The compounds of the present invention may also be used with other agents for the treatment of cancer, including, without limitation, agents that enhance anti-tumor immune responses, such as CTLA4 (cytotoxic lymphocyte antigen 4) antibodies, and other agents that block CTLA 4; and antiproliferative agents such as other inhibitors of farnesyl protein transferase, for example as described in the references cited in the "background" section of US patent 6,258,824B 1.
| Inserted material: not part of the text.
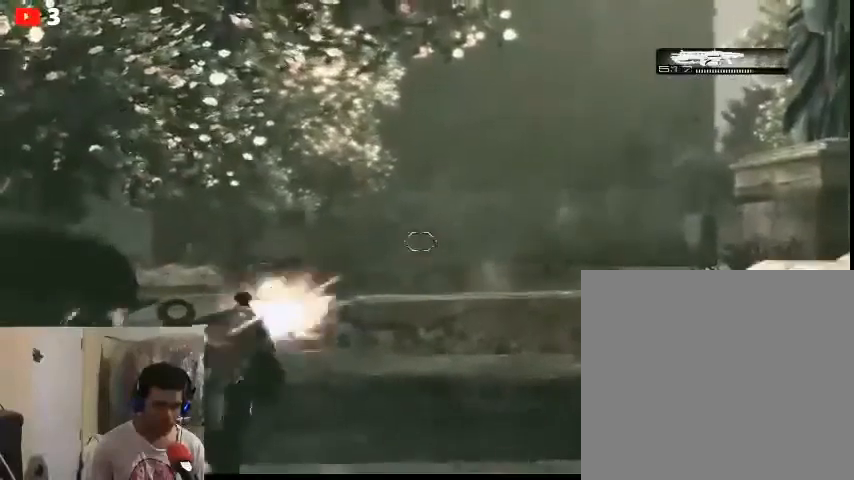
{"buttons": ["L2"], "left_stick": "center", "right_stick": "center", "events": [[67, "R2", "up"], [133, "R2", "down"], [267, "R2", "up"], [333, "R2", "down"], [433, "R2", "up"]]}
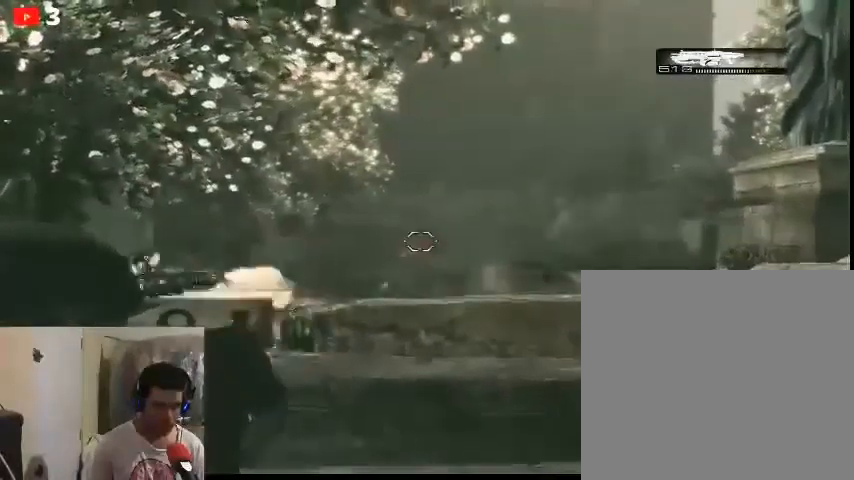
{"buttons": ["L2"], "left_stick": "center", "right_stick": "center", "events": [[300, "R2", "down"], [400, "R2", "up"]]}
The above methods may also be performed in conjunction with radiation therapy, wherein the amount of the compound of the present invention in combination with the radiation therapy is effective to treat the above conditions.
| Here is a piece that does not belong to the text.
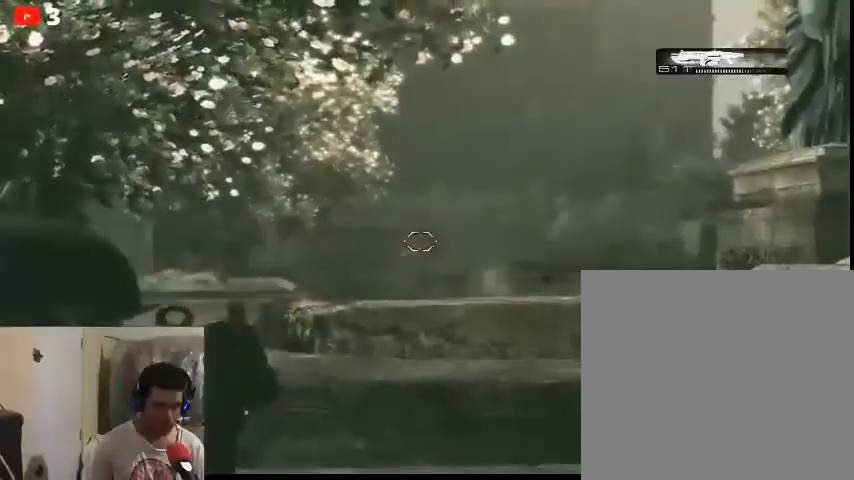
{"buttons": ["L2"], "left_stick": "center", "right_stick": "center", "events": [[333, "R2", "down"], [400, "R2", "up"]]}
Techniques for using radiation therapy are known in the art, and these techniques can be used for the combination therapies described herein. Administration of a compound of the invention in such combination therapy may be determined as described herein.
The invention may be further understood in view of the following non-limiting examples.
Examples
EXAMPLE 1 chemical Synthesis of kinase inhibitors
1H NMR spectra were recorded on a Varian 400 spectrometer with solvent as internal standard. Chemical shifts are expressed in ppm (δ). Unless otherwise specified, proton NMR chemical shift values are in deuterated CDCl3Or DMSOd 6. ESI Mass Spectra (MS) were obtained on VG-Quattro II and PE-SEIEX (API) mass spectrometers. Thin layer chromatography was performed with fluorescent indicator on Merck Kieselgel silica60 plates coated with a 250 μm layer. UV light (λ 254nm) and or iodine vapor was used to visualize the components. Flash column chromatography was performed on 70-230 mesh 60 Å silica gel and on a combiflash (teledyne isco) using a RediSep flash column. All solvents used were the best anhydrous grade obtained from Aldrich. Analytical HPLC was performed on a Waters Breeze system with the following conditions and quoted as retention time in minutes (RT). The column used was a symmetrical C185 μm, 4.6X 150mm column (WAT 045905). All experiments with moisture sensitive compounds were performed under dry nitrogen or argon. Unless otherwise specified, the starting materials were obtained commercially (Aldrich, Fluka, Lancaster and TCI) and were the best grade and used without further purification. Where applicable, the organic solvent is replaced with anhydrous Na2SO4Drying and subjecting to Yamamoto RE500 rotary evaporator under 15-20mmHgIt is evaporated.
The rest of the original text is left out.